Blue Jays Notebook: Knuckleball hangover

Toronto Blue Jays pitcher R.A. Dickey delivers a pitch (Steven Senne/AP)

Throughout the off-season, I’ll provide commentary and links related to the Toronto Blue Jays and MLB every weekend.

R.A. Dickey sees himself as an innings eater who can take the ball every five days and keep the Toronto Blue Jays in games. It’s a point he made with some frequency during an up and down 2013 season.

“I know my role,” he said as the season was winding down. “My role is to put up 200-plus innings and hopefully win 15 games or more.”

Dickey logged 224.2 innings in 2013, but he may also have helped his team in another way. It appears that opposing hitters experience a knuckleball hangover once Dickey exits the game. Christopher Carruthers, a Breaking Blue writer and FanGraphs contributor, showed this week that relievers see a consistent improvement in strikeout rate, walk rate and home run rate when they pitch after Dickey. It’s not hard to imagine that the contrast between Dickey and, say, Steve Delabar would be disorienting. The numbers now suggest this adjustment affects hitters, providing the Blue Jays’ bullpen with an edge.

We already knew that the knuckleballer’s 220-inning seasons give relievers a break by reducing their workload. It now seems possible that his knuckleball gives Blue Jays relievers a boost in another unexpected way: by creating a knuckleball hangover for hitters around the league.

Now for some other items of note from the past week…

VALUE ON THE RISE: Speaking of Blue Jays relievers, Shi Davidi reported this week that Alex Anthopoulos believes some of the Blue Jays’ bullpen arms could gain trade value before long. The GM’s reasoning makes sense: if free agents obtain lucrative multi-year deals, similarly effective relievers earning modest salaries have considerable value in contrast.

Whether the Blue Jays make a deal or not, it’s safe to say that they now value relief pitchers differently than they did eight years ago this week. That’s when they signed B.J. Ryan for a then-record $47 million contract. The baseball industry as a whole is no longer so bullish on relief pitchers — even those who dominate the way Ryan did in his prime.

SLOW START: The slow pace of the Blue Jays’ off-season doesn’t compare with the drama of last year. By this time in 2012, the Blue Jays had traded their manager, added Jose Reyes, Mark Buehrle and Josh Johnson in a blockbuster trade and signed Maicer Izturis and Melky Cabrera.
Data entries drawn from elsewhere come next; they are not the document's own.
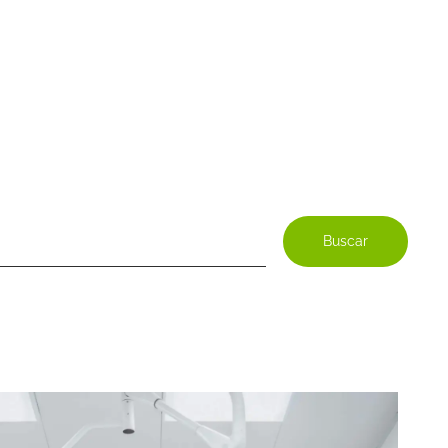
Buscar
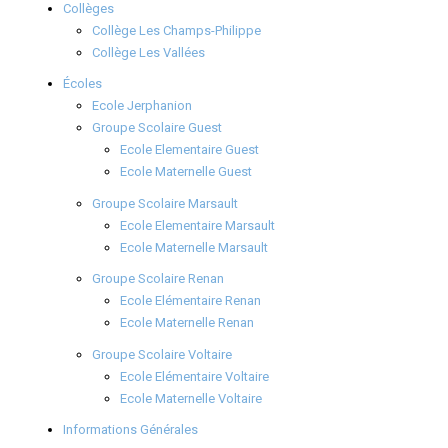
Collèges
Collège Les Champs-Philippe
Collège Les Vallées
Écoles
Ecole Jerphanion
Groupe Scolaire Guest
Ecole Elementaire Guest
Ecole Maternelle Guest
Groupe Scolaire Marsault
Ecole Elementaire Marsault
Ecole Maternelle Marsault
Groupe Scolaire Renan
Ecole Elémentaire Renan
Ecole Maternelle Renan
Groupe Scolaire Voltaire
Ecole Elémentaire Voltaire
Ecole Maternelle Voltaire
Informations Générales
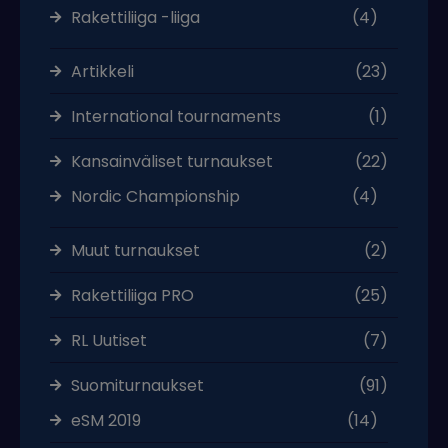
Rakettiliiga -liiga
(4)
Artikkeli
(23)
International tournaments
(1)
Kansainväliset turnaukset
(22)
Nordic Championship
(4)
Muut turnaukset
(2)
Rakettiliiga PRO
(25)
RL Uutiset
(7)
Suomiturnaukset
(91)
eSM 2019
(14)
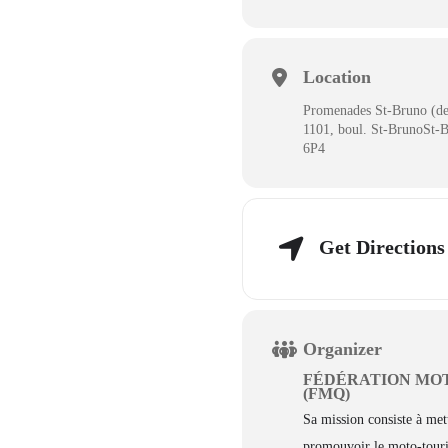
Location
Promenades St-Bruno (der
1101, boul. St-BrunoSt-
6P4
Get Directions
Organizer
FÉDÉRATION MO
(FMQ)
Sa mission consiste à mett
promouvoir le moto-touris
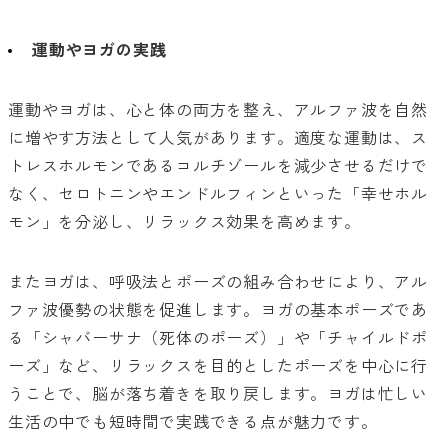
運動やヨガの実践
運動やヨガは、心と体の両方を整え、アルファ波を自然
に増やす方法として人気があります。適度な運動は、ス
トレスホルモンであるコルチゾールを減少させるだけで
なく、セロトニンやエンドルフィンといった「幸せホル
モン」を分泌し、リラックス効果を高めます。
またヨガは、呼吸法とポーズの組み合わせにより、アル
ファ波優勢の状態を促進します。ヨガの基本ポーズであ
る「シャバーサナ（死体のポーズ）」や「チャイルドポ
ーズ」など、リラックスを目的としたポーズを中心に行
うことで、脳が落ち着きを取り戻します。ヨガは忙しい
生活の中でも短時間で実践できる点が魅力です。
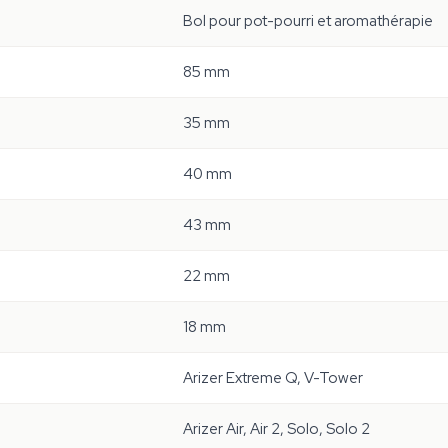
Bol pour pot-pourri et aromathérapie
85 mm
35 mm
40 mm
43 mm
22 mm
18 mm
Arizer Extreme Q, V-Tower
Arizer Air, Air 2, Solo, Solo 2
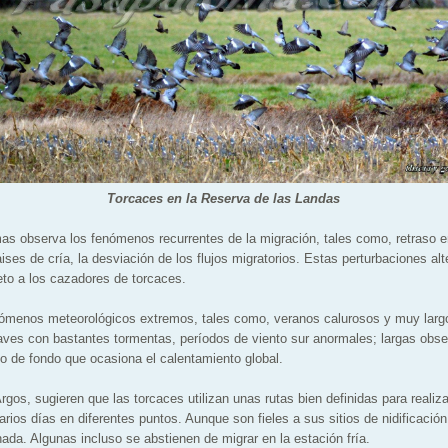
Torcaces en la Reserva de las Landas
s observa los fenómenos recurrentes de la migración, tales como, retraso e
ses de cría, la desviación de los flujos migratorios. Estas perturbaciones alt
to a los cazadores de torcaces.
nómenos meteorológicos extremos, tales como, veranos calurosos y muy larg
ves con bastantes tormentas, períodos de viento sur anormales; largas obse
o de fondo que ocasiona el calentamiento global.
rgos, sugieren que las torcaces utilizan unas rutas bien definidas para realiz
rios días en diferentes puntos. Aunque son fieles a sus sitios de nidificación
ada. Algunas incluso se abstienen de migrar en la estación fría.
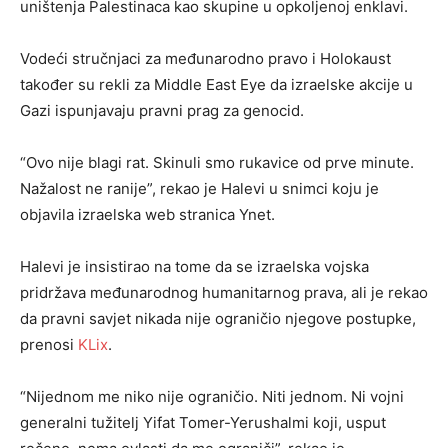
uništenja Palestinaca kao skupine u opkoljenoj enklavi.
Vodeći stručnjaci za međunarodno pravo i Holokaust
također su rekli za Middle East Eye da izraelske akcije u
Gazi ispunjavaju pravni prag za genocid.
“Ovo nije blagi rat. Skinuli smo rukavice od prve minute.
Nažalost ne ranije”, rekao je Halevi u snimci koju je
objavila izraelska web stranica Ynet.
Halevi je insistirao na tome da se izraelska vojska
pridržava međunarodnog humanitarnog prava, ali je rekao
da pravni savjet nikada nije ograničio njegove postupke,
prenosi
KLix
.
“Nijednom me niko nije ograničio. Niti jednom. Ni vojni
generalni tužitelj Yifat Tomer-Yerushalmi koji, usput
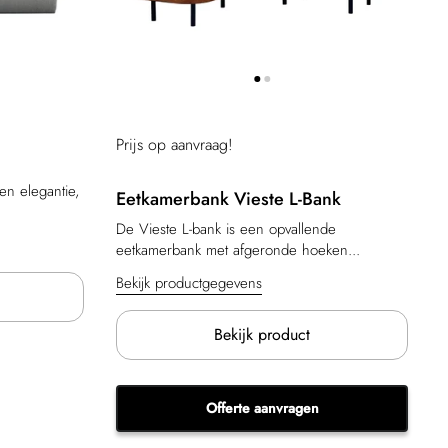
Prijs op aanvraag!
en elegantie,
Eetkamerbank Vieste L-Bank
De Vieste L-bank is een opvallende
eetkamerbank met afgeronde hoeken...
Bekijk productgegevens
Bekijk product
Offerte aanvragen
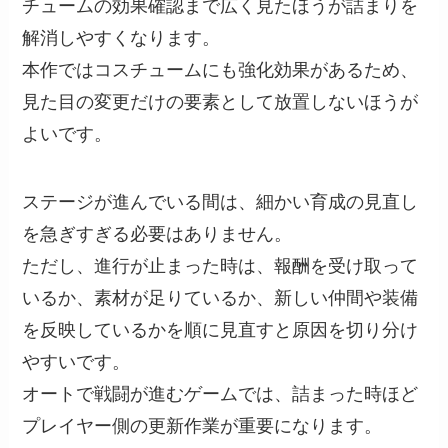
チュームの効果確認まで広く見たほうが詰まりを
解消しやすくなります。
本作ではコスチュームにも強化効果があるため、
見た目の変更だけの要素として放置しないほうが
よいです。
ステージが進んでいる間は、細かい育成の見直し
を急ぎすぎる必要はありません。
ただし、進行が止まった時は、報酬を受け取って
いるか、素材が足りているか、新しい仲間や装備
を反映しているかを順に見直すと原因を切り分け
やすいです。
オートで戦闘が進むゲームでは、詰まった時ほど
プレイヤー側の更新作業が重要になります。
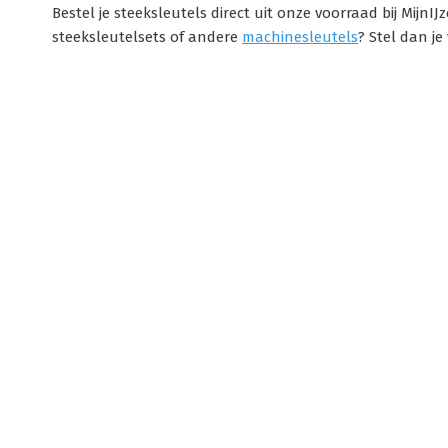
Bestel je steeksleutels direct uit onze voorraad bij Mijn
steeksleutelsets of andere
machinesleutels
? Stel dan je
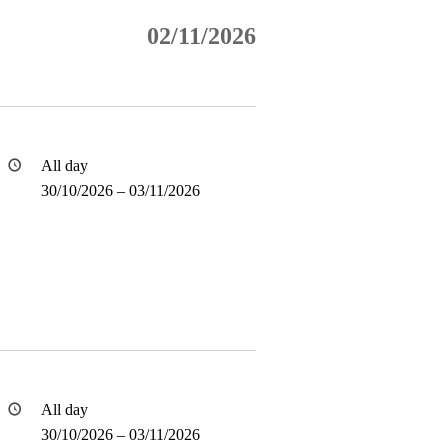
02/11/2026
All day
30/10/2026
–
03/11/2026
All day
30/10/2026
–
03/11/2026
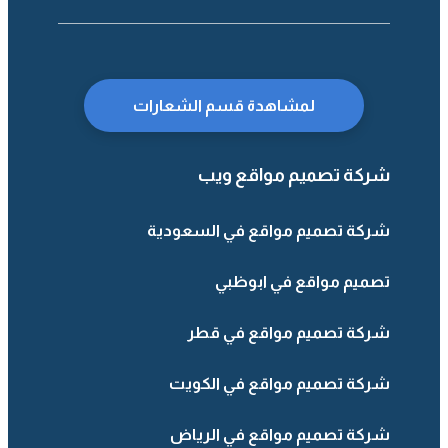
لمشاهدة قسم الشعارات
شركة تصميم مواقع ويب
شركة تصميم مواقع في السعودية
تصميم مواقع في ابوظبي
شركة تصميم مواقع في قطر
شركة تصميم مواقع في الكويت
شركة تصميم مواقع في الرياض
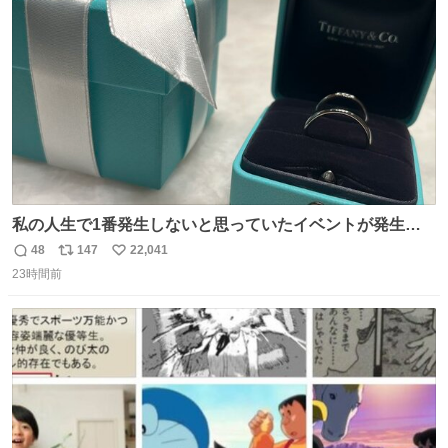
ト
数
数
私の人生で1番発生しないと思っていたイベントが発生し
ました
48
147
22,041
返
リ
い
23時間前
信
ポ
い
数
ス
ね
ト
数
数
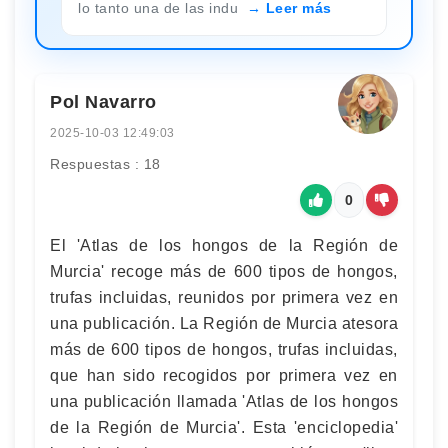
lo tanto una de las indu
Leer más
Pol Navarro
2025-10-03 12:49:03
Respuestas : 18
0
El 'Atlas de los hongos de la Región de
Murcia' recoge más de 600 tipos de hongos,
trufas incluidas, reunidos por primera vez en
una publicación. La Región de Murcia atesora
más de 600 tipos de hongos, trufas incluidas,
que han sido recogidos por primera vez en
una publicación llamada 'Atlas de los hongos
de la Región de Murcia'. Esta 'enciclopedia'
But the team’s recent inaction doesn’t mean the Blue Jays are going to stay quiet between now and opening day. Most major free agents are still available as are dozens of trade chips. After weeks of assessing the market, teams such as the Blue Jays now have the information they need to make the decisions that lead to trades and signings.

THOUGHTS ON PITCHING MARKET: If Ricky Nolasco gets $49 million, Ervin Santana, Matt Garza and Ubaldo Jimenez may cost even more… Phil Coke gets the chance to redeem himself after a disappointing season with the Detroit Tigers. He’s set to return to Detroit, where he can earn $150,000 in incentives on top of his $1.9 million base salary… One early winner of the off-season is agent Barry Meister who found three-year deals for relievers Joe Smith and Javier Lopez… Bounce-back candidate Roberto Hernandez has drawn interest from eight teams after posting a 4.89 ERA with the Tampa Bay Rays, according to an industry source. The market for the ground ball specialist is expected to pick up after U.S. Thanksgiving.

NOTES: It’s probably too early to say whether there’s much hope of bringing baseball back to Montreal, but there are many reasons to believe the city could support an MLB team again. This much is certain: the presence of a viable alternative such as Montreal provides teams such as the Tampa Bay Rays with leverage in their respective municipalities… As slowly as the Blue Jays’ off-season has started, they have a core of impact players in place. Steamer’s 2014 projections have five of Toronto’s position players generating at least three wins above replacement in 2014: Jose Bautista, Edwin Encarnacion, Brett Lawrie, Jose Reyes and Colby Rasmus.